If the wires ` A and B` each carry a current `I amp` into the plane of the paper, obtain the expression for the force acting on the segment ` OC`. What will be the force on `OC` if the current in the wire `B` is reversed?
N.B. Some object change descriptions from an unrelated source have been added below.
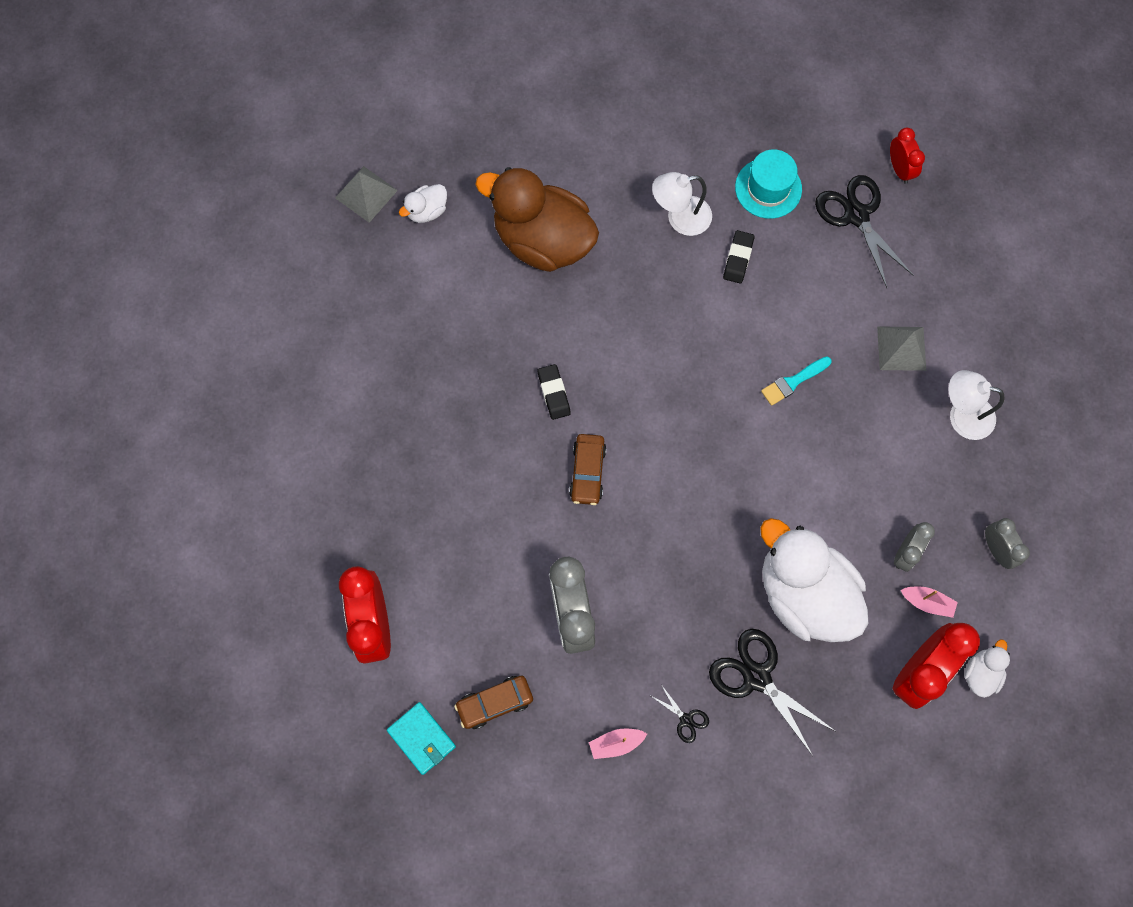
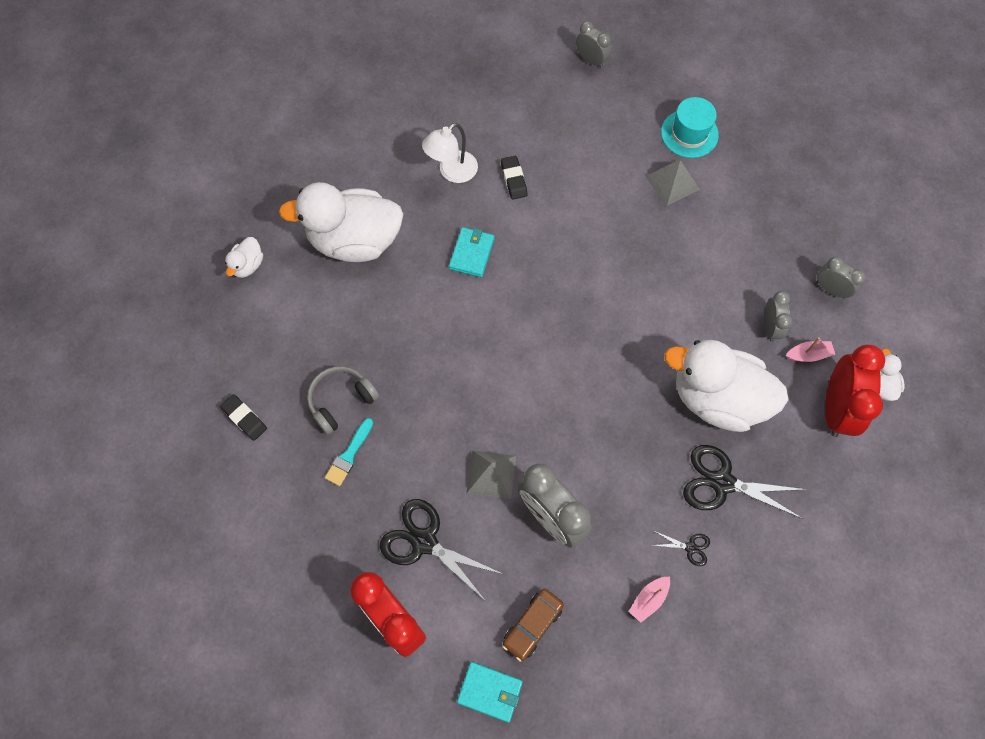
camera: 30 degrees left, 5 degrees down
(366, 194) = (189, 277): grey pyramid -> grey pyramid (491, 474)
(440, 394) = (341, 401): none -> grey headphones
(543, 240) = (355, 241): brown duck -> white duck
(554, 393) = (433, 351): black eraser -> black eraser (244, 418)
(587, 472) = (496, 398): brown car -> none
(649, 314) = (472, 253): none -> turquoise wallet
(768, 188) = (505, 119): turquoise hat -> turquoise hat (689, 133)
(793, 382) = (610, 247): turquoise brush -> turquoise brush (349, 455)
(856, 215) = (581, 106): black scissors -> black scissors (424, 542)
(899, 169) = (591, 60): red clock -> grey clock
(962, 415) = (745, 207): white lamp -> none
Magnetic field at distance `x` from `O`
`B_(1) = B_(2) = (mu_(0)i)/(2pi(a^(2) + x^(2))^(1//2)) = B`
`B_(P) = 2B cos theta = 2 xx (mu_(0)i)/(2pi(a^(2) + x^(2))^(1//2)) xx (x)/((a^(2) + x^(2))^(1//2))`
`= (mu_(0)ix)/(pi(a^(2) + x^(2)))`, downward

Consider a length `dx` of wire at distance `x`,
`dF = B_(P) i dx`
`= (mu_(0)i x i dx)/(pi(a^(2) + x^(2)))`
`F = (mu_(0)i^(2))/(pi) int_(0)^(L) (x dx)/((a^(2) + x^(2)))`
`I = int_(0)^(L) (x dx)/(a^(2) + x^(2))`
Let `a^(2) + x^(2) = t^(2)`
`x dx = t dt`
`= int (t dt)/(t^(2)) = int (dt)/(t) = log_(e) t = |log_(e)sqrt((a^(2) + x^(2)))|_(0)^(L)`
`= log_(e) (a^(2) + L^(2))^(1//2) - log_(e)(a) = log_(e)(sqrt(a^(2) + L^(2))/(a))`
`= (1)/(2) log_(e) ((a^(2) + L^(2))/(a^(2)))`
`F = (mu_(0)i^(2))/(2pi) log_(e) ((a^(2) + L^(2))/(a))` along `-z` direction
If current in wire `B` is reversed

`B_(P) = 2B sin theta` along x- axis.

Since current and magentic field are in same direction, hence force `= 0`.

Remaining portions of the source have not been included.